» Goal of the exercise
Find the line with "ring tip: (719, 699)" and the line with "thumb cmc: (810, 290)" in the entries below; output exactly those two lines, every line between them, and no others.

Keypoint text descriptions
=== Section Start ===

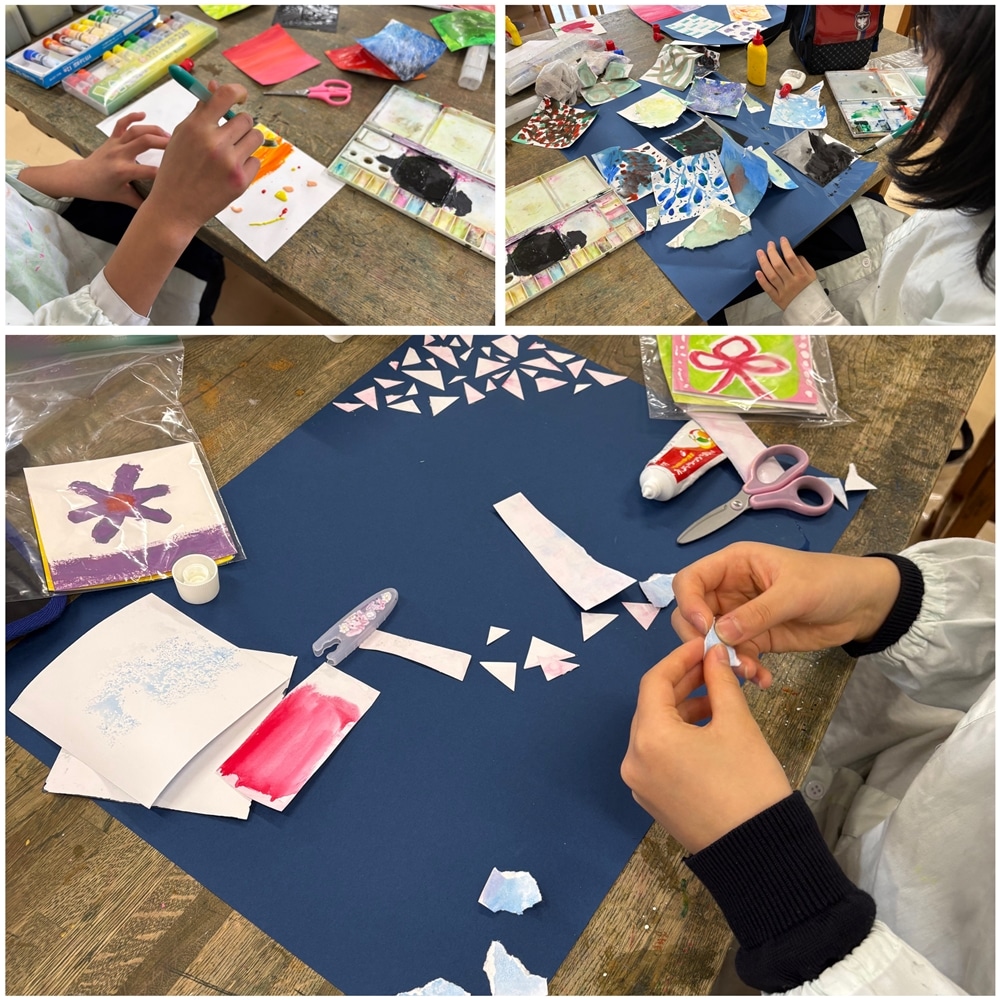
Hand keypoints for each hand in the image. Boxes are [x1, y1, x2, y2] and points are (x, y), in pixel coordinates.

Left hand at [16, 113, 168, 208]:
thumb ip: (141, 202)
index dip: (165, 173)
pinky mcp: (111, 139)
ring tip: (169, 136)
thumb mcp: (122, 198)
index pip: (149, 171)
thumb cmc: (101, 189)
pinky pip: (122, 124)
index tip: (178, 174)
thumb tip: (160, 208)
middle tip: (179, 147)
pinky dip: (132, 116)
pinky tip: (144, 114)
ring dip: (154, 130)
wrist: (80, 177)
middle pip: (145, 142)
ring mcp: (115, 144)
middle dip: (164, 142)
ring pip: (136, 131)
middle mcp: (119, 154)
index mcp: (123, 171)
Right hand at [145, 81, 262, 238]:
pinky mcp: (241, 180)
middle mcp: (215, 143)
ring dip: (247, 141)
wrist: (175, 207)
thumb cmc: (177, 169)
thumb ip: (201, 112)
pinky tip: (230, 171)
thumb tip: (215, 86)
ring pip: (255, 137)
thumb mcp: (181, 135)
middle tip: (231, 135)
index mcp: (197, 127)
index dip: (238, 92)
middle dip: (240, 124)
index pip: (226, 95)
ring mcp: (230, 163)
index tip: (239, 96)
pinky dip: (246, 163)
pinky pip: (255, 160)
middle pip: (246, 119)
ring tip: (231, 152)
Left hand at [621, 639, 791, 852]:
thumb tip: (714, 654)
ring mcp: (640, 784)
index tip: (705, 646)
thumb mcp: (737, 724)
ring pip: (655, 730)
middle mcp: (633, 760)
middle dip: (683, 683)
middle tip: (715, 668)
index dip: (681, 658)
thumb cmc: (749, 784)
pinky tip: (708, 728)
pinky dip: (679, 736)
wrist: (762, 856)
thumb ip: (720, 682)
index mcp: (649, 738)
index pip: (655, 681)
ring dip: (683, 709)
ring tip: (719, 699)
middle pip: (652, 706)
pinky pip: (659, 755)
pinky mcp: (652, 800)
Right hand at [671, 543, 901, 672]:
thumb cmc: (829, 582)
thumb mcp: (794, 593)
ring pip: (712, 640)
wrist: (864, 605)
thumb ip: (757, 613)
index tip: (705, 629)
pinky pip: (737, 656)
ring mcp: (741, 616)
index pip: (690, 580)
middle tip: (720, 659)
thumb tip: (719, 633)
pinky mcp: (756, 639)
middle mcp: (729, 589)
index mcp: (733, 565)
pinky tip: (762, 679)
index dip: (689, 604)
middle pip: (692, 614)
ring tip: (750, 673)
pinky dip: (744, 670)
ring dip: (724, 660)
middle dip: (702, 639)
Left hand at [755, 236, 816, 309]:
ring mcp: (783, 290)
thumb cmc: (810, 290)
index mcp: (801, 275)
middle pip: (779, 265)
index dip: (785, 247)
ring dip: (764, 263)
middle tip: (769, 245)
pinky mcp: (776, 298)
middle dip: (772, 253)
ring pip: (771, 275)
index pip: (791, 258)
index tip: (782, 240)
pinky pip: (767, 288)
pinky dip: (762, 280)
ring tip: (760, 253)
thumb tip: (794, 254)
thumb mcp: (812, 275)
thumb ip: (804, 263)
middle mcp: (791, 282)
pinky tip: (757, 271)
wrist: (808, 310)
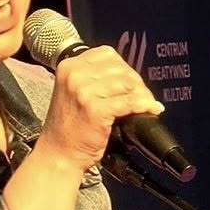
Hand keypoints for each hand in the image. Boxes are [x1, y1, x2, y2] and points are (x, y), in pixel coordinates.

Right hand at [35, 48, 163, 171]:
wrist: (58, 154)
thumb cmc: (68, 129)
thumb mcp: (74, 93)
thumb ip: (94, 80)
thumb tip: (129, 78)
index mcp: (69, 66)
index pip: (107, 54)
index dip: (124, 68)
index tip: (131, 83)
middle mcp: (75, 74)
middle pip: (119, 68)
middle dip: (136, 83)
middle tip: (143, 97)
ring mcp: (83, 91)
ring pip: (127, 83)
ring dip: (142, 94)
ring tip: (147, 105)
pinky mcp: (95, 109)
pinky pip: (129, 102)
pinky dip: (144, 105)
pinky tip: (151, 110)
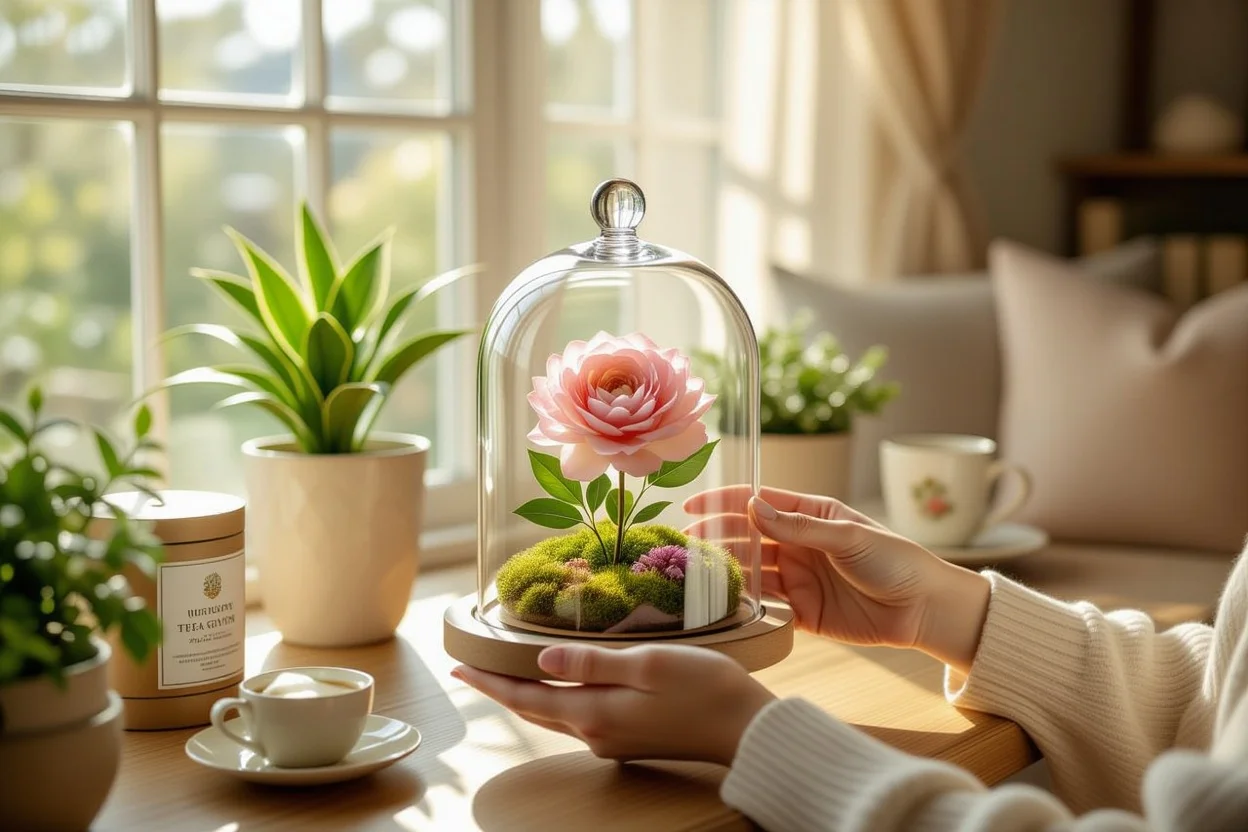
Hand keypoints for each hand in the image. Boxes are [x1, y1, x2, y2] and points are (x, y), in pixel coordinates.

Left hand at [451, 644, 774, 766]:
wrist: (746, 728)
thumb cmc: (704, 687)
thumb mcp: (646, 663)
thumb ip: (591, 662)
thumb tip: (542, 660)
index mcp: (594, 713)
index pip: (525, 696)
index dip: (490, 681)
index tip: (459, 668)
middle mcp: (596, 733)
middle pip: (534, 708)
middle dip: (499, 688)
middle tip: (470, 669)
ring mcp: (613, 740)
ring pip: (555, 714)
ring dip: (526, 695)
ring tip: (504, 673)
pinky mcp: (630, 738)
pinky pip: (579, 717)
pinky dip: (556, 699)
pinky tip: (558, 684)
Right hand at [683, 486, 989, 672]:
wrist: (924, 609)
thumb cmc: (895, 561)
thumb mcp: (848, 537)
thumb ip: (799, 527)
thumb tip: (751, 508)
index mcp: (810, 516)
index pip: (757, 503)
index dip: (723, 502)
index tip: (691, 505)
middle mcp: (798, 545)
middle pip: (746, 537)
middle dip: (715, 538)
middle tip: (683, 545)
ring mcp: (798, 579)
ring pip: (750, 572)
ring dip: (724, 571)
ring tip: (693, 574)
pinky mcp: (801, 613)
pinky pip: (765, 607)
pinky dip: (744, 605)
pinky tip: (722, 604)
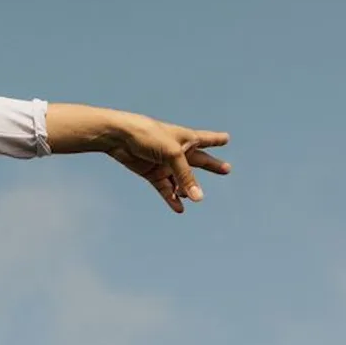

=== Section End ===

» Output for this exercise
ring tip: (719, 699)
middle pip: (652, 706)
pinky pip: (659, 755)
pinky mcp: (652, 800)
Right hand at [671, 543, 901, 672]:
thumb cmc: (829, 582)
thumb mcp: (794, 593)
ring pip: (712, 640)
wrist: (864, 605)
thumb ip: (757, 613)
index tip: (705, 629)
pinky pip: (737, 656)
ring mcp: (741, 616)
index pip: (690, 580)
middle tip: (720, 659)
thumb tip: (719, 633)
pinky mcp: (756, 639)
middle mcp: (729, 589)
index mcp: (733, 565)
pinky tip: (762, 679)
index dip: (689, 604)
middle pip: (692, 614)
ring tip: (750, 673)
pinky dip: (744, 670)
ring dip: (724, 660)
middle dip: (702, 639)
Left hand at [755, 236, 816, 309]:
ring mcp: (783, 290)
thumb cmc: (810, 290)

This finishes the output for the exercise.